Very nice! I actually used the featured example from Mark Richardson's class notes on Principal Component Analysis (http://people.maths.ox.ac.uk/richardsonm/SignalProcPCA.pdf) in teaching. It was astounding how clear it was to some people and how unclear to others.
I did a singular value decomposition on a data set similar to the one Richardson used (except with international data). The original post here looks at the projection to country-coordinates, looking at what axes describe primary differences between countries. My students had no problem with that -- Wales and North Ireland are most different, in your example, and 'give' the first principal axis. But then I continued to do it with the foods, as Richardson did (look at Figure 4 in the linked file). Students concluded in large numbers that people just don't like fresh fruit and do like fresh potatoes.

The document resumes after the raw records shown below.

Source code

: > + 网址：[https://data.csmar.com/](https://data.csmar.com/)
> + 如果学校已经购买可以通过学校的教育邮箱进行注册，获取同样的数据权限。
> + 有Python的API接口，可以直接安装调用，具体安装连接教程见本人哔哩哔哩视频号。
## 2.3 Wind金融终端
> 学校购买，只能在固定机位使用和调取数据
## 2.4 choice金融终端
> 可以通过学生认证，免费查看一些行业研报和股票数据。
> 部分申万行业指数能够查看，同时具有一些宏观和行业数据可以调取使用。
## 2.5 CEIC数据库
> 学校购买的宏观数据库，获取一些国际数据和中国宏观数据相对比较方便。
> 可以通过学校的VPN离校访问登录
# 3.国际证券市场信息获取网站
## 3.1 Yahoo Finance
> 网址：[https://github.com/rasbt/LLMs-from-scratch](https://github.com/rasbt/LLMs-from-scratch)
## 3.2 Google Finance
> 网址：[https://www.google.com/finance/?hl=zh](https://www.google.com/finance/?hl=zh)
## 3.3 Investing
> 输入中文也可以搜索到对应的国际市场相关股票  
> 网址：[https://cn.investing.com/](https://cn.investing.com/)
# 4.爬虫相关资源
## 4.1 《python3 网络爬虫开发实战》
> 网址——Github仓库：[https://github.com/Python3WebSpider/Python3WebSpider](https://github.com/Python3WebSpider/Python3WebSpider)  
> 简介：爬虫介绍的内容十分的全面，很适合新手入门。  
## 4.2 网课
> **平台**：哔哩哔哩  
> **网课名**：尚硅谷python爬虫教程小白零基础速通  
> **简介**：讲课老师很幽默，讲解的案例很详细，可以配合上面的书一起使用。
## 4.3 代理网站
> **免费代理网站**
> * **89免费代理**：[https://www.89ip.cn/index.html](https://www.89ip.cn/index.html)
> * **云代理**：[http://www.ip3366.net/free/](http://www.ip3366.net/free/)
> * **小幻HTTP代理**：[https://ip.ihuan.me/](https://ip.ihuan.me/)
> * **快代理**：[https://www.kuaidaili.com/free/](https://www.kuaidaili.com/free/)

Hm. They didn't conclude that people don't like Wales and do like North Ireland; they accurately saw it as an axis. But once we were talking about food instead of countries, students saw projection to the eigenspace as being indicative of some percentage of approval.

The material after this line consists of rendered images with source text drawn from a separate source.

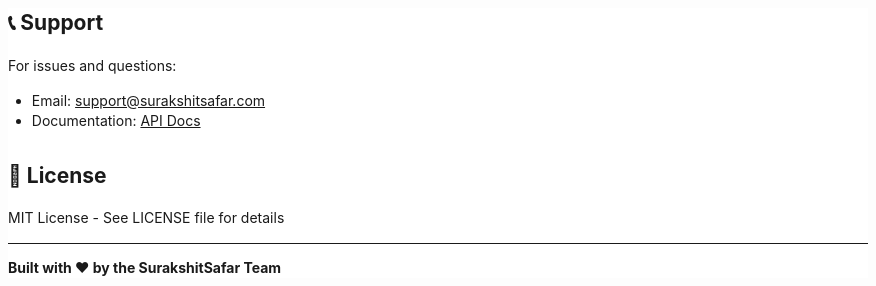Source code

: ## 📞 Support

For issues and questions:
- Email: support@surakshitsafar.com
- Documentation: [API Docs](http://localhost:5000/api/v1/health)

## 📄 License

MIT License - See LICENSE file for details

---

**Built with ❤️ by the SurakshitSafar Team**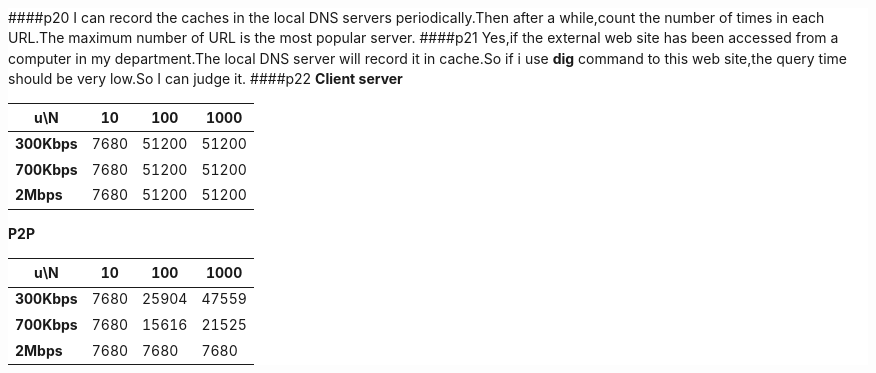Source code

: ####p20
I can record the caches in the local DNS servers periodically.Then after a while,count the number of times in each URL.The maximum number of URL is the most popular server.
####p21
Yes,if the external web site has been accessed from a computer in my department.The local DNS server will record it in cache.So if i use **dig** command to this web site,the query time should be very low.So I can judge it.
####p22
**Client server**


  u\N | 10    | 100 |1000 
---| --- | --- | --------
**300Kbps**  | 7680  | 51200 | 51200
**700Kbps**  | 7680  | 51200 | 51200
**2Mbps**| 7680 | 51200| 51200

**P2P**

  u\N | 10    | 100 |1000 
---| --- | --- | --------
**300Kbps**  | 7680  | 25904 | 47559
**700Kbps**  | 7680  | 15616 | 21525
**2Mbps**| 7680 | 7680| 7680


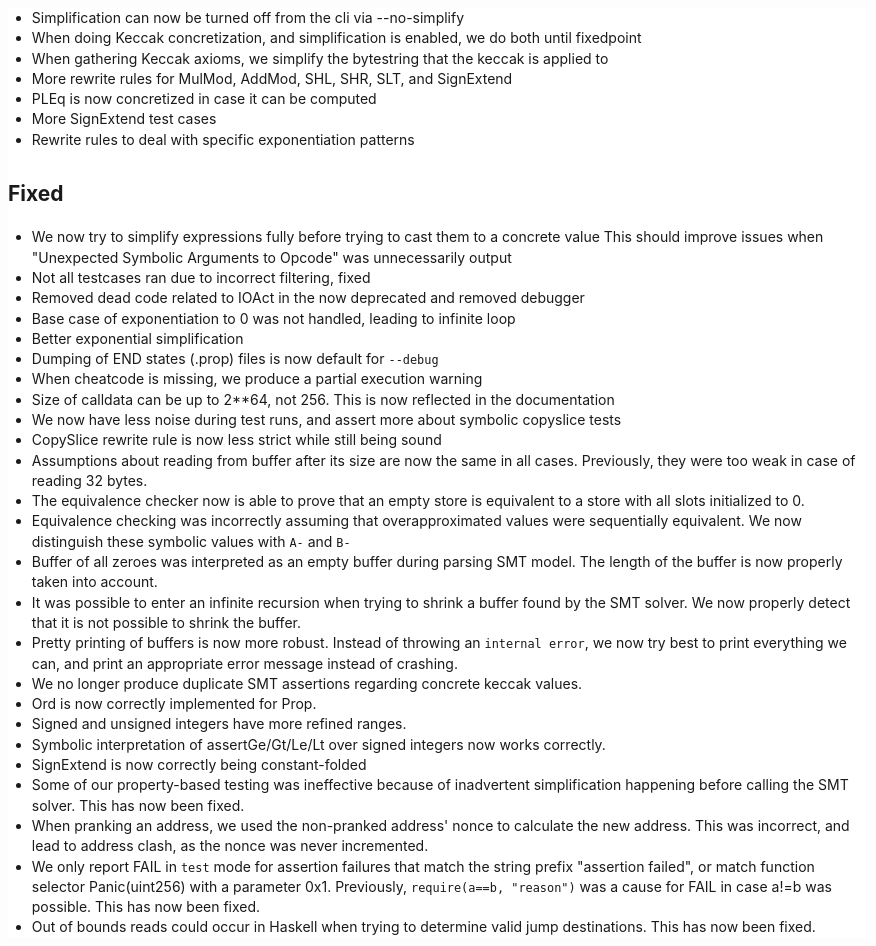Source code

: - Simplification can now be turned off from the cli via --no-simplify
- When doing Keccak concretization, and simplification is enabled,
  we do both until fixedpoint
- When gathering Keccak axioms, we simplify the bytestring that
  the keccak is applied to
- More rewrite rules for MulMod, AddMod, SHL, SHR, SLT, and SignExtend
- PLEq is now concretized in case it can be computed
- More SignExtend test cases
- Rewrite rules to deal with specific exponentiation patterns

## Fixed
- We now try to simplify expressions fully before trying to cast them to a concrete value
  This should improve issues when "Unexpected Symbolic Arguments to Opcode" was
  unnecessarily output
- Not all testcases ran due to incorrect filtering, fixed
- Removed dead code related to IOAct in the now deprecated and removed debugger
- Base case of exponentiation to 0 was not handled, leading to infinite loop
- Better exponential simplification
- Dumping of END states (.prop) files is now default for `--debug`
- When cheatcode is missing, we produce a partial execution warning
- Size of calldata can be up to 2**64, not 256. This is now reflected in the documentation
- We now have less noise during test runs, and assert more about symbolic copyslice tests
- CopySlice rewrite rule is now less strict while still being sound
- Assumptions about reading from buffer after its size are now the same in all cases.
  Previously, they were too weak in case of reading 32 bytes.
- The equivalence checker now is able to prove that an empty store is
  equivalent to a store with all slots initialized to 0.
- Equivalence checking was incorrectly assuming that overapproximated values
  were sequentially equivalent. We now distinguish these symbolic values with
  `A-` and `B-`
- Buffer of all zeroes was interpreted as an empty buffer during parsing SMT model.
  The length of the buffer is now properly taken into account.
- It was possible to enter an infinite recursion when trying to shrink a buffer found by
  the SMT solver. We now properly detect that it is not possible to shrink the buffer.
- Pretty printing of buffers is now more robust. Instead of throwing an `internal error`,
  we now try best to print everything we can, and print an appropriate error message
  instead of crashing.
- We no longer produce duplicate SMT assertions regarding concrete keccak values.
- Ord is now correctly implemented for Prop.
- Signed and unsigned integers have more refined ranges.
- Symbolic interpretation of assertGe/Gt/Le/Lt over signed integers now works correctly.
- SignExtend is now correctly being constant-folded
- Some of our property-based testing was ineffective because of inadvertent
  simplification  happening before calling the SMT solver. This has now been fixed.
- When pranking an address, we used the non-pranked address' nonce
  to calculate the new address. This was incorrect, and lead to address clash,
  as the nonce was never incremented.
- We only report FAIL in `test` mode for assertion failures that match the
  string prefix "assertion failed", or match function selector Panic(uint256)
  with a parameter 0x1. Previously, `require(a==b, "reason")` was a cause for
  FAIL in case a!=b was possible. This has now been fixed.
- Out of bounds reads could occur in Haskell when trying to determine
  valid jump destinations. This has now been fixed.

How could we visually display both parts of this principal component analysis to combat this prejudice that sometimes leads us to read left to right as worse to better?
By labelling the axes longitude and latitude ;) Or you could show the mean first and explain that the mean describes which foodstuffs are popular, and PC1 / PC2 refers to deviations from that mean.
How differently is linear regression than PCA? I understand the procedure and methods are completely different, but isn't linear regression also going to give the same solution on these data sets?
They kind of skipped a step. What you would do is then look at what the first principle axis is. In this particular case, it would be a 17-D vector, each element corresponding a food type. You would then look at which elements (food types) have the greatest magnitude.
In a toy example, imagine we had a 5D case where we have beer, cereal, fruit, beef, chicken, and salad, and we found out that the first principle axis is {0.3, 0.1, -0.5, 0.0. 0.2} (in the same order). Then the cause of the change would be due to primarily fruit and beer consumption.
I was looking for the same information. The article has a link to pdf with a more deep discussion of this case, and the explanation and the values of the weight of each product. http://people.maths.ox.ac.uk/richardsonm/SignalProcPCA.pdf
From the figure 4, after rescaling and rounding the coefficients
That's the main drawback of PCA - the principal components are linear combinations of all the original features.
An attempt to remedy this is callled Sparse PCA (you can look it up on Google Scholar), in which the principal components are combinations of only a few features. This allows you to figure out which features are not important.
PCA is a pretty okay method for dimensionality reduction. Latent Dirichlet allocation is pretty good too. It depends on what you're trying to do and how the data is distributed in N-dimensional space.
Ladder of Abstraction Essay: http://worrydream.com/#!2/LadderOfAbstraction
Stop Drawing Dead Fish Video: https://vimeo.com/64895205
This is awesome, thanks for sharing!